● **PAGE EXCERPT**
-------------------------

Comedian, actor, and writer from New Zealand

Kura Leigh Forrester (born 1985) is a New Zealand comedian, actor, and writer. In 2019, she won the Billy T Award for best emerging comedian for her show Kura Shoulda Woulda. Forrester formerly appeared as core cast member Desdemona Schmidt on the prime-time soap opera Shortland Street.

== Biography ==
Forrester was born in Lower Hutt, Wellington to parents Amos (Ngāti Porou) and Robyn, who is Pākehā. Her early years were divided between Wellington and Dunedin. She attended high school at Wellington Girls' College, where she was involved in drama productions and the kapa haka roopu. Following that, Forrester studied performing arts at Auckland's Unitec Institute of Technology – graduating in 2005.
She also trained for eight weeks at Philippe Gaulier's prestigious theatre school in Paris. Among her inspirations, Forrester cites Rachel House, Nancy Brunning, Miriama McDowell, Madeleine Sami, Billy T. James, Kristen Wiig, Tina Fey, Hannah Gadsby, Jackie van Beek and her family – particularly on her Māori side in Tokomaru Bay, a small community near Gisborne on New Zealand's East Coast.

== Career ==
In 2013, Forrester moved to London for two years as part of her OE, where she met fellow New Zealand comedian Jarred Christmas, who invited Forrester to perform at a comedy gig he was running. She returned to New Zealand in 2015 and performed her first solo comedy show, Tiki Tour, as part of the 2015 New Zealand International Comedy Festival.

Forrester has appeared in numerous productions across television, film, and theatre. She had a small role in Taika Waititi and Jemaine Clement's mockumentary film What We Do in the Shadows, as a victim of Viago – the vampire played by Waititi. Other feature film credits include The Breaker Upperers, Belief: The Possession of Janet Moses and Fantail.

-------------------------

● **QUESTIONS**
1) According to the biography, which award did Kura Forrester win in 2019?
2) Reproduce word for word the part of the biography starting at "Comedian, actor, and writer from" and ending at "opera Shortland Street.".

(Stored data)
-------------------------

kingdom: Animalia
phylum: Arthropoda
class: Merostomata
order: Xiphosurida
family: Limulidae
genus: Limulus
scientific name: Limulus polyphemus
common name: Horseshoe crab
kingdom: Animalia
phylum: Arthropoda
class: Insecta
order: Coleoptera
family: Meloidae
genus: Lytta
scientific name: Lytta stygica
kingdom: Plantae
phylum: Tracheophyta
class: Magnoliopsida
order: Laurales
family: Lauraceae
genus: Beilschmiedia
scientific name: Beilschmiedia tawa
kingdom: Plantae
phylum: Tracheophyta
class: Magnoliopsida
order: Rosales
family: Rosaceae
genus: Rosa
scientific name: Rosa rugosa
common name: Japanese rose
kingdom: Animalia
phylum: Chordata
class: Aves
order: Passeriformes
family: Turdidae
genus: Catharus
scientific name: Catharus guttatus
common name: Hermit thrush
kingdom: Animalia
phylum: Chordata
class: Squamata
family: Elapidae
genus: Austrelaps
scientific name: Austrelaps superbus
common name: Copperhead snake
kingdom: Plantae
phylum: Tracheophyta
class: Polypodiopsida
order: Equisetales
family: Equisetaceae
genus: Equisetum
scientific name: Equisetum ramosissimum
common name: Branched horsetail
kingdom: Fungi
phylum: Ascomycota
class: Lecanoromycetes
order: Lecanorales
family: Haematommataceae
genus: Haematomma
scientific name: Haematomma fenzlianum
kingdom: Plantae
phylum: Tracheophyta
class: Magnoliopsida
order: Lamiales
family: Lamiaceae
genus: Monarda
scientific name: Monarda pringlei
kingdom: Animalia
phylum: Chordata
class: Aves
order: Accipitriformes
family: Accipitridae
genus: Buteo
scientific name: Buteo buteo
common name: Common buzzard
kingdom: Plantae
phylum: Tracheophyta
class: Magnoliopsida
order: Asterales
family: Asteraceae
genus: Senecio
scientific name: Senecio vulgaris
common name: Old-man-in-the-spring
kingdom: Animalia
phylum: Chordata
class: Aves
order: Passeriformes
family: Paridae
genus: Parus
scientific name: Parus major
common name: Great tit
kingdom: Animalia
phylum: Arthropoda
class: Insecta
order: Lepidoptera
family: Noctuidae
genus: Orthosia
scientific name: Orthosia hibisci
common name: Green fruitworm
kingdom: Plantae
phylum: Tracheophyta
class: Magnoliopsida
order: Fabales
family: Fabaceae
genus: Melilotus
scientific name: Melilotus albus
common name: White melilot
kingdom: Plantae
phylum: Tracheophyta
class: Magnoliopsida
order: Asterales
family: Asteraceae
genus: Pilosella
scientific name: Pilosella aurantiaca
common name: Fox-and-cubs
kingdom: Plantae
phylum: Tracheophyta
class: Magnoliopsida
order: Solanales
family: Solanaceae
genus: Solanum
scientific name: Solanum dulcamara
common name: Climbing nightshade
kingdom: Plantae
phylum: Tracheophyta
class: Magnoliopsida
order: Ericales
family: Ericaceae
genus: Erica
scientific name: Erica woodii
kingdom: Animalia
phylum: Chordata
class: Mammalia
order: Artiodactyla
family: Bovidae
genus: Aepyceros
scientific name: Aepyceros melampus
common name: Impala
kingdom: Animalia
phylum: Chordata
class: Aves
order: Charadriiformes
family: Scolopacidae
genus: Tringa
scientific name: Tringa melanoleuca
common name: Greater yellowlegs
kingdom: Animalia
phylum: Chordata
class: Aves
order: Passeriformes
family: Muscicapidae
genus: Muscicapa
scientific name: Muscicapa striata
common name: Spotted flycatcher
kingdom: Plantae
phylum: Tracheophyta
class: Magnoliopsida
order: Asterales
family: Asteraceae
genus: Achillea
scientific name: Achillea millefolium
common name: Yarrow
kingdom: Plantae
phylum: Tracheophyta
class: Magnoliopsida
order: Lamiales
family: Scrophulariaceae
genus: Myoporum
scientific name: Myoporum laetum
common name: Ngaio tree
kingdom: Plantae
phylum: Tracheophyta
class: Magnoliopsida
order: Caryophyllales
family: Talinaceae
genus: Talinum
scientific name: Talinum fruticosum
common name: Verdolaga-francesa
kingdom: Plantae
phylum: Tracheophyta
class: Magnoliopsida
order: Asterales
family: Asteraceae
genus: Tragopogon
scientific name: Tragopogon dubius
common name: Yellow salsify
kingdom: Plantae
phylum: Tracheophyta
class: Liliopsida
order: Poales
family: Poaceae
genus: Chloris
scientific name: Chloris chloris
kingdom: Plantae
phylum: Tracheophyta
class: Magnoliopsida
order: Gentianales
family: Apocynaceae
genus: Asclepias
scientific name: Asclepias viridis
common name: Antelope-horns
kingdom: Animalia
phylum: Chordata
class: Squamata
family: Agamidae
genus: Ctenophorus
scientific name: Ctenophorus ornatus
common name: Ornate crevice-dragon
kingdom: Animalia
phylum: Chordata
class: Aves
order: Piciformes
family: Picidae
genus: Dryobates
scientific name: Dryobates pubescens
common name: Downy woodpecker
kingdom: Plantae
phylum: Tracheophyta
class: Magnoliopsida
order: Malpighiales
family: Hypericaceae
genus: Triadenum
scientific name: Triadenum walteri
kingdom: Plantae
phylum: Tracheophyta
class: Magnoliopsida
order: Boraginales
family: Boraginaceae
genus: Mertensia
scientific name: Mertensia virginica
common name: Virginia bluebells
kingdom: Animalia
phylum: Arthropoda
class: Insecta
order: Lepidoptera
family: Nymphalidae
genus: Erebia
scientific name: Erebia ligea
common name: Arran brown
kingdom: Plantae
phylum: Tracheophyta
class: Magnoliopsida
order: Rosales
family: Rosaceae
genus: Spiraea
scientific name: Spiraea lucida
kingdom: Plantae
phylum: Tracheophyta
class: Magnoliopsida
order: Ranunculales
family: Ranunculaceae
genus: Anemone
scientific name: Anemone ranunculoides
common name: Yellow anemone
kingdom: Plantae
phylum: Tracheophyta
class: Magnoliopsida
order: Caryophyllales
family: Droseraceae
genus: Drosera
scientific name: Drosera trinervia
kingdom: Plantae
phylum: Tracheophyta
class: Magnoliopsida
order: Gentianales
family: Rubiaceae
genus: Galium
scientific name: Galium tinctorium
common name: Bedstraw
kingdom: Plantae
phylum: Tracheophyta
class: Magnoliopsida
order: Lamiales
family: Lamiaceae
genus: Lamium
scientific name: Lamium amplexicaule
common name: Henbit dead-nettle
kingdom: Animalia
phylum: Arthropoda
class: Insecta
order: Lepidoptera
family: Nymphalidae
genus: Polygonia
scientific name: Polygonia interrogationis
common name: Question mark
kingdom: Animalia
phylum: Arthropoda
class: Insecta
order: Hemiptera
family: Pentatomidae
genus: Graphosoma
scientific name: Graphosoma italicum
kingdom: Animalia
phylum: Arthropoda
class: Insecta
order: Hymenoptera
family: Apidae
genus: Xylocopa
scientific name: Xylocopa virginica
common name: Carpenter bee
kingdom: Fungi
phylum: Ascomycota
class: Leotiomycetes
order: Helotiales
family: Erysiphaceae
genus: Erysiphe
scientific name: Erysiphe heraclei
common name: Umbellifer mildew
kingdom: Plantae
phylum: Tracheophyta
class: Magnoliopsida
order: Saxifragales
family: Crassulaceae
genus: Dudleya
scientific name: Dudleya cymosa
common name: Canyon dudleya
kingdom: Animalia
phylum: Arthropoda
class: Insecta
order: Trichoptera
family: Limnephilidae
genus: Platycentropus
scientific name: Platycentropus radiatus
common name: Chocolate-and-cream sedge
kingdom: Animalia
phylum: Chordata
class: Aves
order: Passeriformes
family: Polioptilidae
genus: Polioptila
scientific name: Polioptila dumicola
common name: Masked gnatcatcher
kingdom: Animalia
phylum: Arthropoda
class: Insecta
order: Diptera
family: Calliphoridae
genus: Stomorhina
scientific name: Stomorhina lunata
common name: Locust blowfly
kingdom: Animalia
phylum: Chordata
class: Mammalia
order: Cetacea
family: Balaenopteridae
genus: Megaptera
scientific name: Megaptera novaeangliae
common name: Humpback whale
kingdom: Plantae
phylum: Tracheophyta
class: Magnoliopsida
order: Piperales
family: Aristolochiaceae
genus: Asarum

-------------------------

● **SOLVED PROBLEMS**
1) She won the Billy T Award for best emerging comedian for her show Kura Shoulda Woulda.

2)
Comedian, actor, and writer from New Zealand

Kura Leigh Forrester (born 1985) is a New Zealand comedian, actor, and writer. In 2019, she won the Billy T Award for best emerging comedian for her show Kura Shoulda Woulda. Forrester formerly appeared as core cast member Desdemona Schmidt on the prime-time soap opera Shortland Street.